问题描述：Assume that the classification problems in both the source and target domains are binary.All data points should be in the same feature space.设 $p_{S}\left ( x \right )$ 、 $p_{S}\left ( y|x \right )$ 和 $p_{S}\left ( x,y \right )$ are the source domain data边际分布、Conditional and joint distributions;The three distributions relative to the target domain are $p_{T}\left ( x \right )$ , $p_{T}\left ( y|x \right )$ , $p_{T}\left ( x,y \right )$ ; $p_{I}\left ( x \right )$ is the marginal distribution of the intermediate domain.在DDTL问题中：
$p_{T}\left ( x \right )\neq p_{S}\left ( x \right )$ ;
$p_{T}\left ( x \right )\neq p_{I}\left ( x \right )$ ;
$p_{T}\left ( y|x \right )\neq p_{S}\left ( y|x \right )$ .
目标：利用中间域中的未标记数据,each other in the original距离较远Build a bridge between the source and target domains,And through the bridge from the source domainTransfer supervision knowledge来训练目标域accurate classifier.
PS：Not all data in the intermediate domain should be similar to the source domain data,Some of these data can be very different.因此,简单地Building bridges using all intermediate data may fail.

2、SLA：Selective Learning Algorithms
2.1Autoencoders and their variants
自动编码器是一种Unsupervised Feedforward Neural Networks,具有输入层、One or more hidden and output layers,It usually consists of two processes：编码和解码.
输入： $x\in R^{q}$ ;
编码函数： $f_{e}\left ( \cdot \right )$ Encode it to map it to a hidden representation;
解码函数： $f_{d}\left ( \cdot \right )$ Decode to reconstructx.
The process of the autoencoder can be summarized as：
编码： $h=f_{e}\left ( x\right )$ ;
解码： $\widehat{x}=f_{d}\left ( h \right )$ .

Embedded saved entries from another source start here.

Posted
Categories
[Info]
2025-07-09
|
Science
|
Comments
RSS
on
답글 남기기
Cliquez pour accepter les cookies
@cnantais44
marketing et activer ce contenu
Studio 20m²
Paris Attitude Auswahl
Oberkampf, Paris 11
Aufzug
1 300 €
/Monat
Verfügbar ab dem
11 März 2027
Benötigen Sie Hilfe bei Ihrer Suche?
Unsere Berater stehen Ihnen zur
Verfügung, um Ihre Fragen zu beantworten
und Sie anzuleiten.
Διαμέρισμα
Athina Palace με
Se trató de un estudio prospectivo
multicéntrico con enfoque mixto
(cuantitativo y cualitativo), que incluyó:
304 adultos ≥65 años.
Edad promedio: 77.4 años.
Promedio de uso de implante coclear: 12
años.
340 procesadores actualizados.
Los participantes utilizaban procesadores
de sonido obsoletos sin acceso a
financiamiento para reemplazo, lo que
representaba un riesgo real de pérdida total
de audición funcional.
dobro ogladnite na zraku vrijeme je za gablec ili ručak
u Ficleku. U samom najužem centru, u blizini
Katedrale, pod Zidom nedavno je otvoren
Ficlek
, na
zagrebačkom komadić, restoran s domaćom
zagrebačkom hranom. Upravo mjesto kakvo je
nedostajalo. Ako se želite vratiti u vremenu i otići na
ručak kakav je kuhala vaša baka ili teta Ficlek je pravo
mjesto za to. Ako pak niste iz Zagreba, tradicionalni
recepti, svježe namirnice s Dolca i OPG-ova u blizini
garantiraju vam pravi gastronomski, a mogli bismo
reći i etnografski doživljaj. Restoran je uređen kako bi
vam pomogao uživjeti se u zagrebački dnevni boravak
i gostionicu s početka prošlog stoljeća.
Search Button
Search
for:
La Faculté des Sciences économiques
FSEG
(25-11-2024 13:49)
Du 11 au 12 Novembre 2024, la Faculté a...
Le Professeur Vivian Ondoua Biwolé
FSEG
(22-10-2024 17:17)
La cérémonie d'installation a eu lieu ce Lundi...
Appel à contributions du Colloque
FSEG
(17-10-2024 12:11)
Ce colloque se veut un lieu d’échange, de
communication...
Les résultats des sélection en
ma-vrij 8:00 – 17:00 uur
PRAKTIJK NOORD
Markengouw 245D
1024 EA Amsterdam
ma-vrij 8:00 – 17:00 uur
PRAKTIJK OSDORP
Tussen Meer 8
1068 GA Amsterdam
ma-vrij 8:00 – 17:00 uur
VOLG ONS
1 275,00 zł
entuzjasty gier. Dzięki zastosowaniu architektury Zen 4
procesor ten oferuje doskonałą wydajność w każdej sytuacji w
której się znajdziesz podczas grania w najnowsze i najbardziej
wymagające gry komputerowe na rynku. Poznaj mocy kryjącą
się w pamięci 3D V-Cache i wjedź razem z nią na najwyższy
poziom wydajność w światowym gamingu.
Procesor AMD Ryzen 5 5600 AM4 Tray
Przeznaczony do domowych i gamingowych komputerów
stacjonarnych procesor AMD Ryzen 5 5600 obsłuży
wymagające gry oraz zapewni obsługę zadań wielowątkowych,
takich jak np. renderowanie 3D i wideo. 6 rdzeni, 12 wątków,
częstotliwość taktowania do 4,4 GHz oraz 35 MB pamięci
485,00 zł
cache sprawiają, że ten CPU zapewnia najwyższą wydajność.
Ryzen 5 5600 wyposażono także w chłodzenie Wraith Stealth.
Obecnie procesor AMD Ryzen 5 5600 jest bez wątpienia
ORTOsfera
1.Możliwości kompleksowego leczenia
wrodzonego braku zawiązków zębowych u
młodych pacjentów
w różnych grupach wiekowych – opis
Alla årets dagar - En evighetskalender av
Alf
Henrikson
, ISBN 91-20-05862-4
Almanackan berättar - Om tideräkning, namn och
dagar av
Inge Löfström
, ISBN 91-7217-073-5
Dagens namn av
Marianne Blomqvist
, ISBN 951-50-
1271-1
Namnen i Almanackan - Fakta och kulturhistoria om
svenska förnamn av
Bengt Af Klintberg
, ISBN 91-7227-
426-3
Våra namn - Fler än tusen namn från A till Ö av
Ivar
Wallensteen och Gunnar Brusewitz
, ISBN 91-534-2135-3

其中 $\widehat{x}$ is an approximation to the original inputxthe reconstructed input.By minimizing the reconstruction error on all training data,即
$\min_{f_{e},f_{d}}\sum_{i=1}^{n}\left \| \widehat{x_{i}} -x_{i}\right \|_{2}^{2}$
2.2Instance selection by reconstruction error
在实践中,Because the source domain and the target domain are far apart,Only a portion of the source domain data may be useful to the target domain,The situation is similar for intermediate domains.因此,In order to select useful instances from the intermediate domain,And remove the relevant instance of the target domain from the source domain,通过Minimize the reconstruction error for selected instances in the source and intermediate domains and all instances in the target domainto learn a pair of encoding and decoding functions.The objective function to be minimized is formulated as follows：
$\tau _{1}\left (f _{e} ,f_{d},v_{S},v_{T}\right )=\frac{1}{n_{S}}\sum_{i=1}^{n_{S}}v_{S}^{i}\left \| \widehat{x_{S}^{i}}-x_{S}^{i} \right \|_{2}^{2}+\frac{1}{n_{I}}\sum_{i=1}^{n_{I}}v_{I}^{i}\left \| \widehat{x_{I}^{i}}-x_{I}^{i} \right \|_{2}^{2}+\frac{1}{n_{T}}\sum_{i=1}^{n_{T}}v_{T}^{i}\left \| \widehat{x_{T}^{i}}-x_{T}^{i} \right \|_{2}^{2}+R\left ( v_{S},v_{T} \right )$
$v_{S}^{i}$ 、 $v_{I}^{j}$ ∈ ｛0,1｝：source domainithe first instance and the intermediate domainj个实例selection indicator.当值为1时,The corresponding instance will be selected,Otherwise it will be deselected.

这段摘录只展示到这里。